Uganda “treatment cascade” increases patient continuation in care
Billions of U.S. taxpayer dollars have been invested in Africa over the past 15 years to improve care for millions suffering from the HIV/AIDS epidemic, yet health systems on the continent continue to struggle. What if the investments and lessons learned from HIV could be used to improve care for those with other serious chronic conditions?
With this question in mind, researchers from Case Western Reserve University School of Medicine and University Hospitals Cleveland Medical Center, along with investigators and clinicians based in Uganda, borrowed an HIV/AIDS innovation to seek inroads against rheumatic heart disease in sub-Saharan Africa.
Usually beginning as strep throat, if untreated, rheumatic heart disease can result in severe heart damage, even death. Monthly, long-term penicillin shots usually slow down its progression and reduce mortality. While largely eliminated in developed countries, rheumatic heart disease leads to over 320,000 deaths each year in Africa, the Middle East, Central and South Asia, and the South Pacific.
The borrowed tool, the HIV treatment-cascade, features a series of distinct, sequential steps for assessing supplied care. The Case Western Reserve-led team recently published a study of 1,500-plus patients in Circulation: Cardiovascular Quality and Outcome describing its use in combating rheumatic heart disease, one of the earliest attempts to adapt the model for another serious illness.
A central premise of the cascade is that if medical sites are broadly available and not confined to one location—usually a big city—patients will be more likely to comply with the demanding requirements that treatment can entail, whether taking several medications daily, as with AIDS, or tolerating recurrent needle injections, as with rheumatic heart disease.
In line with this premise, a chief finding of the new study is that difficulty getting to and from care was a more significant barrier to patient progress than either obtaining prescriptions for penicillin injections or patient-adherence to the monthly shot schedule. Of the 82 percent of patients who remained alive during the study, only 57 percent stayed in care for at least a year. But of those, more than 90 percent came for their shots at least nine months of the year. As expected, a key reason patients opted out of care was physical distance from a treatment center. But the researchers also found that for every kilometer closer they were to a health center, patients were six percent more likely to continue in care. Younger patient age and latent, as opposed to active disease status, were also strong independent predictors of patient retention and optimal adherence to care requirements.
“Patients in poorer nations who develop a chronic disease, whether it’s AIDS, diabetes, or rheumatic heart disease, face similar obstacles to care,” said the study’s lead author, Chris Longenecker, assistant professor of medicine at Case Western Reserve University School of Medicine. “We wanted to use the lessons learned in improving AIDS care to do the same for people living with rheumatic heart disease. As was true for people living with HIV in the early days, those living with rheumatic heart disease often have to come to the capital of Uganda, Kampala, for treatment. This means an expensive, five-to-six hour bus ride, assuming they even have the money to pay the fare. There are also the problems of poor roads, limited literacy, and bad weather during rainy season. But beginning in 2003, people living with HIV could get their treatments in health centers more widely dispersed throughout Uganda. We adopted this approach to help address rheumatic heart disease and our study confirms that it is effective. The message is clear: We need to take services to the people.”

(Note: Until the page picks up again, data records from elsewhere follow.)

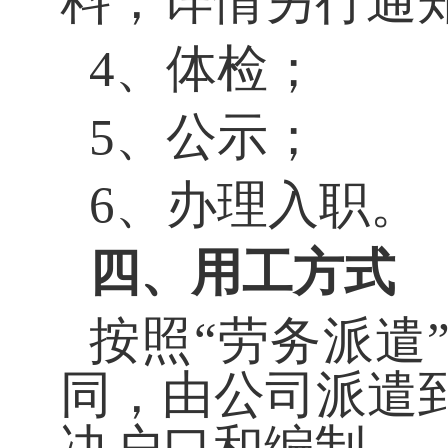
料，详情另行通
4、体检；
5、公示；
6、办理入职。
四、用工方式
按照
“劳务派遣
同，由公司派遣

The groundwork for the study was laid in 2012 when RHD Action Uganda, a collaboration of Case Western Reserve University School of Medicine, Children’s National Medical Center (Washington, D.C.), and Makerere University, Uganda Heart Institute, Joint Clinical Research Center, Mbarara University of Science and Technology, and Gulu University School of Medicine—all from Uganda—was established with funding from the Medtronic Foundation. The program works to expand access to rheumatic heart disease care throughout the country. Core components include integrating rheumatic heart disease services into existing HIV/AIDS clinics and primary health care centers, establishing new regional care centers (four to date), training local health workers to deliver rheumatic heart disease services, and developing a national registry, which now keeps track of over 1,800 patients.
Because the new analysis adjusted for distance to the nearest health center, improved retention at regional sites is also likely attributable to more staff, funding and ancillary resources per capita dedicated to tracking patients—resulting from the decision to decentralize care. Said Longenecker: “By offering care at the HIV/AIDS clinics, and establishing new care sites, we were able to dramatically increase care options for people living with RHD throughout the country. If efforts such as ours can be expanded throughout Africa, and low-income countries elsewhere, rheumatic heart disease can become a thing of the past in those places, as it has throughout the western world.”